The article discusses how gene drive technology is revolutionizing medicine and agriculture, potentially stopping mosquito-borne diseases like malaria and yellow fever, as well as eradicating pests and invasive species. However, scientists working on these technologies warn that gene drives could pose a serious threat to the environment and human health if accidentally or intentionally released without proper safeguards. Some individuals fear the potential use of gene drives as bioterrorist weapons against humans or livestock.

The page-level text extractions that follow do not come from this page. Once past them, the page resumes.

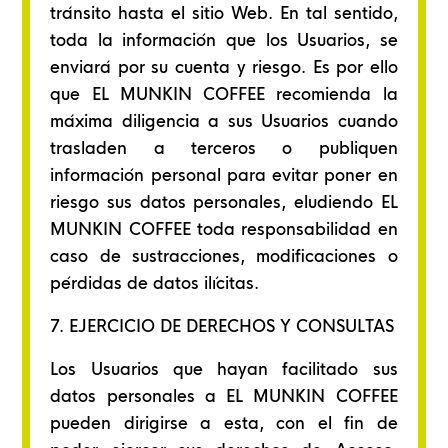
tránsito hasta el sitio Web. En tal sentido,
toda la información que los Usuarios, se
enviará por su cuenta y riesgo. Es por ello
que EL MUNKIN COFFEE recomienda la
máxima diligencia a sus Usuarios cuando
trasladen a terceros o publiquen
información personal para evitar poner en
riesgo sus datos personales, eludiendo EL
MUNKIN COFFEE toda responsabilidad en
caso de sustracciones, modificaciones o
pérdidas de datos ilícitas.
7. EJERCICIO DE DERECHOS Y CONSULTAS
Los Usuarios que hayan facilitado sus
datos personales a EL MUNKIN COFFEE
pueden dirigirse a esta, con el fin de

The CRISPR/Cas9 method for targeted DNA editing allows for simple changes to any organism’s DNA, potentially replacing natural DNA with modified DNA in an entire population within a few generations. For insects and bacteria, this could lead to the rapid replacement of a natural population with a modified one. The method is cost-effective and highly efficient, making once-fantastical ideas, like those seen in comic books, seem possible.
DARPA’s anti-CRISPR technology could offer a strategic response to these threats. While the Pentagon creates biological weapons using gene drive technology, it also develops defenses against them.
By creating both a biological “sword and shield,” DARPA aims to establish global control over genetic engineering with the ability to counteract any CRISPR-induced changes. This could give the U.S. protection against potential biological threats and influence how other countries use these technologies. The Pentagon is already preparing for the possibility of using gene drives as biological weapons, and they could employ anti-CRISPR not only to prevent accidental errors but also to neutralize hostile actions.